1939's "Dodge City," filmed in Technicolor, was directed by Michael Curtiz and starred Errol Flynn and Olivia de Havilland. It was Flynn's first foray into the Western genre.
"The Big Sky," released in 1952, featured Kirk Douglas in the lead role. It was directed and produced by Howard Hawks while Arthur Hunnicutt received an Academy Award nomination for Best Supporting Actor for his role as Zeb Calloway.
1962's "Ride the High Country" saw director Sam Peckinpah flip a coin to decide between Randolph Scott and Joel McCrea as the leading man. Fate decided on Scott. Although it was well received in the United States, it faired very well in Europe, under the title "Guns in the Afternoon."
"Open Range" was not Kevin Costner's first foray into the Western genre and, like "Dances with Wolves," it was extremely well received. Costner only wanted Robert Duvall for the role of "Boss" Spearman and if he hadn't agreed, the movie probably would not have seen the light of day.
Walter Brennan won his third Academy Award for his supporting role in "The Westerner," while the movie also received two further nominations.
"Hondo," starring John Wayne and released in 1953, was directed by John Farrow. Interestingly, because the shoot went over its intended filming period, Farrow had to leave due to the fact he was contractually obligated to direct another movie. John Ford stepped in to help out his friend Wayne.
1992's "Unforgiven" is widely regarded as one of the best movies ever made in the Western genre. It was nominated for nine Academy Awards. It won in the following categories: Best Picture, Best Director, Best Supporting Actor, and Best Film Editing.
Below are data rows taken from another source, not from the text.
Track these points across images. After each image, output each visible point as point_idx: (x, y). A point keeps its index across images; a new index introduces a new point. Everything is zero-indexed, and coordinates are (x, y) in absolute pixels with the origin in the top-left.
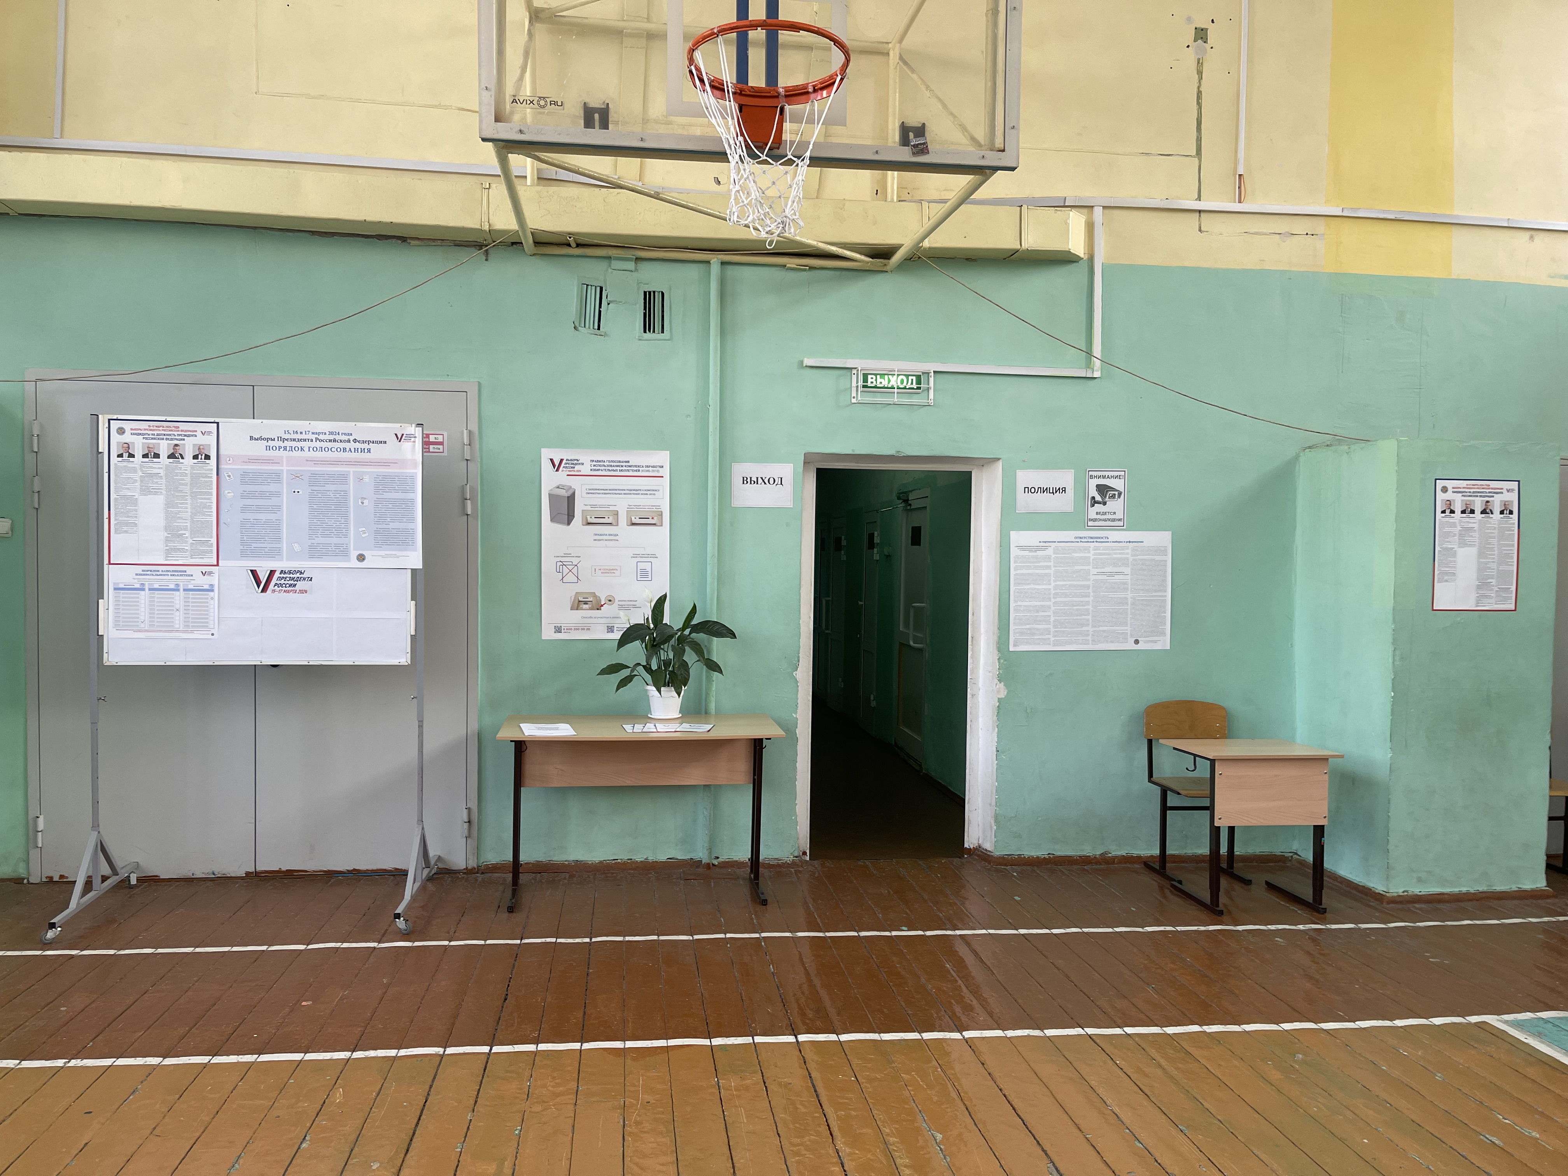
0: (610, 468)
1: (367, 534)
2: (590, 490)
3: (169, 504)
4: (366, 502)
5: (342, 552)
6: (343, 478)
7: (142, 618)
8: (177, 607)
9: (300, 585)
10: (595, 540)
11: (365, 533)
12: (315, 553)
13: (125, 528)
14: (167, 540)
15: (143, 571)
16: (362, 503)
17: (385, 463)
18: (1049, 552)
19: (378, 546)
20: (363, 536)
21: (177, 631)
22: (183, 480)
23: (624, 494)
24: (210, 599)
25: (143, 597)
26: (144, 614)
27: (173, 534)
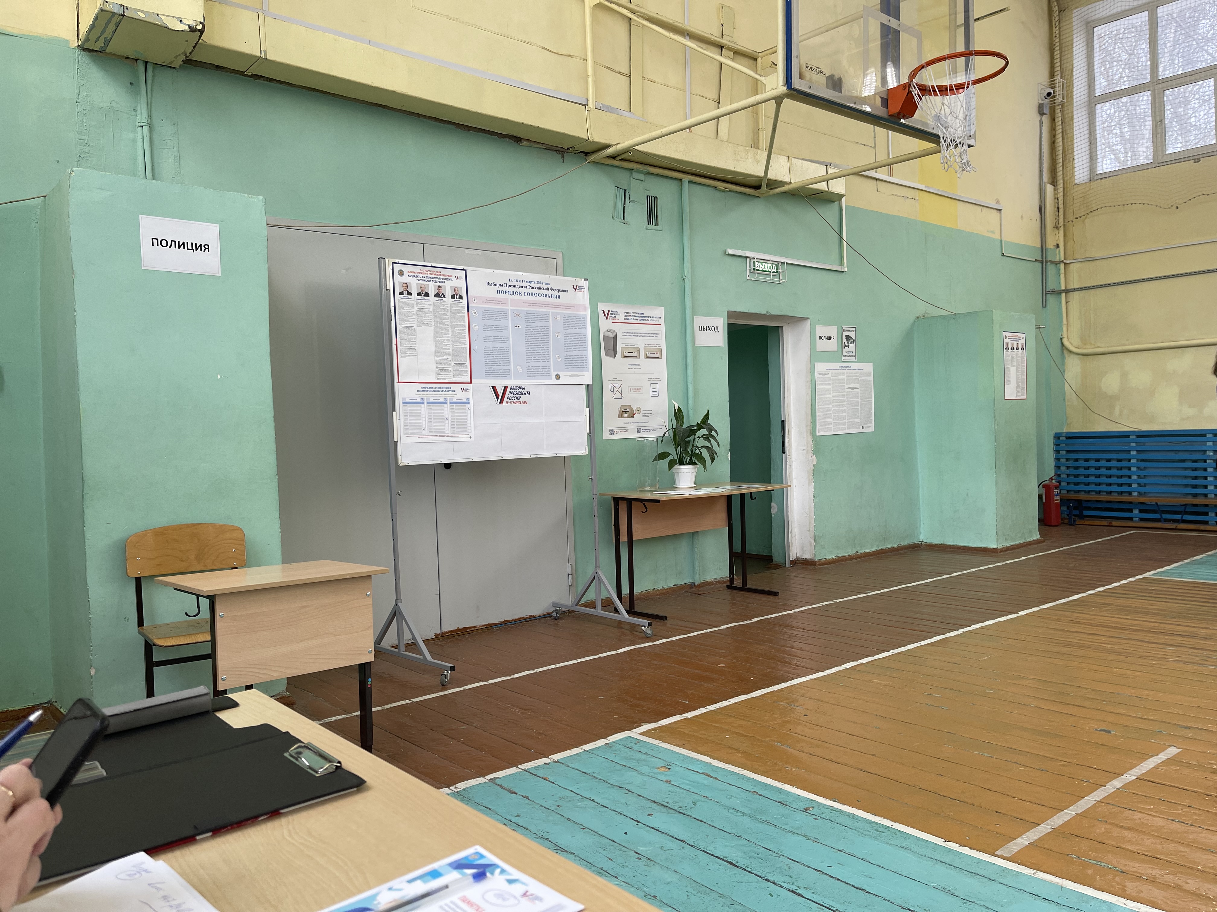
0: (635, 318)
1: (560, 359)
2: (624, 333)
3: (437, 334)
4: (559, 335)
5: (546, 373)
6: (545, 317)
7: (424, 426)
8: (447, 416)
9: (524, 398)
10: (629, 368)
11: (559, 358)
12: (532, 373)
13: (408, 353)
14: (437, 363)
15: (423, 388)
16: (558, 336)
17: (568, 307)
18: (830, 375)
19: (567, 369)
20: (558, 360)
21: (448, 436)
22: (446, 315)
23: (642, 336)
24: (467, 410)
25: (423, 409)
26: (424, 423)
27: (441, 359)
"The Magnificent Seven," directed by John Sturges and released in 1960, is an Old West take on the Japanese movie, "Seven Samurai." Although it didn't receive much praise from the critics at the time, thanks to its plethora of stars it is now regarded as a classic and is the second-most-shown movie by television networks in the United States. A remake with Denzel Washington reached cinemas in 2016.
"The Man from Laramie," directed by Anthony Mann and starring James Stewart, was released in 1955. Its theme song, recorded by two different artists for release in the United States and the United Kingdom, was a number-one hit for Jimmy Young on the UK charts.
Although it originally flopped in America, 1968's "Once upon a Time in the West" is now recognized as a true cinematic tour de force. It appears in many Greatest Movies of All Time lists, including those drawn up by Time and Total Film. It was added to the National Film Registry in 2009, as it was deemed "culturally, historically or aesthetically significant."
"My Darling Clementine" is considered one of the greatest Westerns ever made and certainly the best from legendary director John Ford. It starred Henry Fonda as Wyatt Earp in events leading up to the OK Corral incident, although most of these are heavily dramatized.
"Rancho Notorious," a 1952 Western, was originally supposed to be called "The Legend of Chuck-a-Luck," but the name was changed on instruction from Howard Hughes, who headed up RKO Pictures. This movie starred Marlene Dietrich in the lead role. She plays the leader of a notorious band of criminals living in a hideout called Chuck-a-Luck. It received mixed reviews on release.
The two main female leads in "Johnny Guitar," Joan Crawford and Mercedes McCambridge, disliked each other intensely, mostly due to the fact that Crawford had previously dated McCambridge's husband. Director Nicholas Ray did nothing to ease the tensions, feeling that it added to the film. Sterling Hayden, the male lead, swore never to work with Crawford ever again, stating, "There is not enough money in Hollywood to lure me into making another picture with Joan Crawford. And I like money."
A silent movie from 1924, "Greed" was directed by Erich von Stroheim. So obsessed with ensuring he got the right shot throughout the movie, Von Stroheim filmed many hours of footage, and his original cut ran over eight hours. "Greed" was filmed in Death Valley, making it one of the first ever movies to be filmed entirely on location and without the use of a studio.